Итак, он сидит на козлах и видит многое, хоть его никто не видит. Ведь извозчика на козлах не заметит ни один горожанин; извозчик на стоянке — такая же принадлежность города Берлина, как афишный столб или газовый фонарь.
Хакендаль сидит наверху и видит, что внизу идет Эва. Эва могла бы его и заметить, она ведь не то что любой житель города, как-никак отец у нее извозчик. Но Эва идет, понурившись, и не смотрит на отца. Не смотрит она и на своего провожатого, смуглолицего молодца, который усердно ей что-то вычитывает.
«Понурилась не хуже Сивки, — думает Хакендаль. У нее тоже весь задор пропал!»
— Н-ноо! — обращается он к Сивке, и прищелкивает языком. И Сивка трогает, пролетка тихонько следует за интересной парочкой. Хакендаль видит молодого человека то сбоку, то сзади. Сивка сегодня в ударе, везет себе и везет. Хакендаль стоял на Александерплац, а прогулка ведет в сторону Силезского вокзала — ладно, там поглядим!
С виду молодой человек не хуже других — ничего не скажешь: одет пижоном и, насколько можно разглядеть, личностью вроде бы ничего. Но в общем и целом молодой человек внушает старику Хакендалю крайнее отвращение: как могло случиться, чтобы парень, у которого все кости целы, разгуливал по Берлину в штатском? К тому же у молодого человека непозволительно жирный зад…

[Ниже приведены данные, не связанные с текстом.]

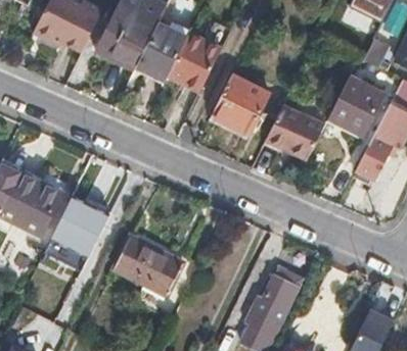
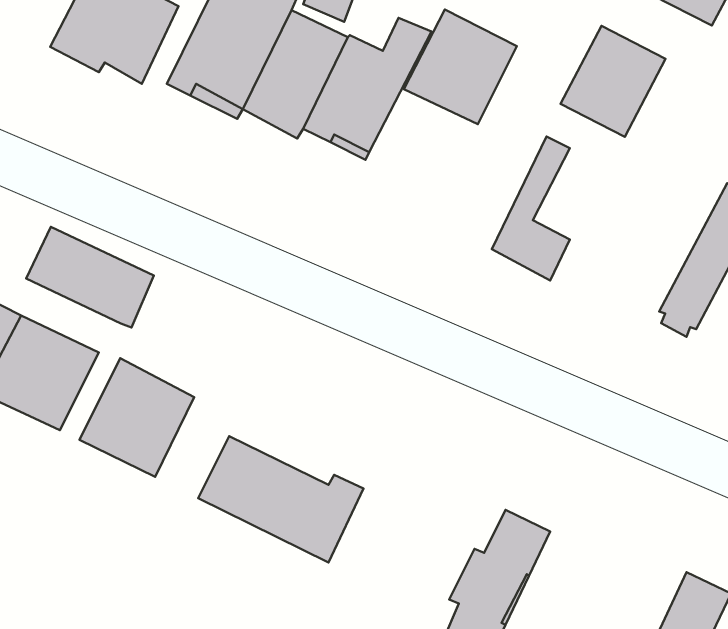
building: [211,73,270,134] -> [404,9,517,124]
building: [328,74,383,133] -> [560,26,666,137]
building: none -> [26,227,154,328]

Парочка идет все так же мирно рядом. Теперь они спускаются по Лангештрассе. Дрянной это район, думает Хакендаль, не место для молодых влюбленных, да и парень, видать, дрянь порядочная!
Говорит все он, примечает Хакендаль, Эвхен больше помалкивает. Да и молодой человек говорит мало что, он просто шлендает рядом. Много нового они уже друг другу не скажут, заключает Хакендаль. Но вот молодой человек легко кладет руку на плечо Эвхен; это может быть и ласка, но из того, как вздрагивает Эвхен, Хакендаль заключает, что это скорее нечто другое.
«Погоди ты у меня!» — думает Хакендаль и так вытягивает Сивку кнутом, что та пускается рысью. Но ее тотчас же снова переводят на шаг.
Им уже немало встречалось до отвращения знакомых вывесок: «Пансион — или отель — такой-то, номера от полутора марок, а также почасовая оплата»! Трудно понять, для чего они прошли всю эту долгую Долгую улицу[11], чтобы зайти в точно такой же притон, какой им уже не раз попадался. Но они предпочитают этот притон. «Отель Ориенталь» называется, лавочка, в которой они исчезают.
Ладно, Хакендаль не спешит. Он закрепляет тормоз, меняет табличку «Свободен» на «Занят», слезает с козел и надевает на шею Сивке ее торбу, где вместе с сечкой намешано немного зерен доброй кукурузы из Румынии, которая с недавних пор тоже объявила нам войну. А потом берет из пролетки попону и перекидывает через руку. Если хочешь нанести визит даме, отнеси ей забытую вещь, — это дело известное.
— Ну-ка, мадам, — говорит Хакендаль и подмигивает хозяйке. — В каком номере у тебя молодая пара?
— Молодая пара? Да чего вам, собственно, нужно? Я в глаза не видала никакой молодой пары!
— Полегче, мадам! — настаивает Хакендаль. — И попрошу без крику! Молодая пара, которую я только что к вам привез в моей пролетке. — И видя, что хозяйка все еще колеблется (так как даже в войну полицейским и судьям случалось вдруг вспомнить параграфы, касающиеся сводничества): — Девушка позабыла кое-что у меня в экипаже.
И он указал на попону, которую трудно было разглядеть в полутемной прихожей.
— Давайте мне, — сказала старуха. — Я потом ей отдам.
— И не подумаю! — заявил Хакендаль. — Предпочитаю самолично и в собственные руки. Как бы мне потом не сказали: знать не знаю, в первый раз вижу вас!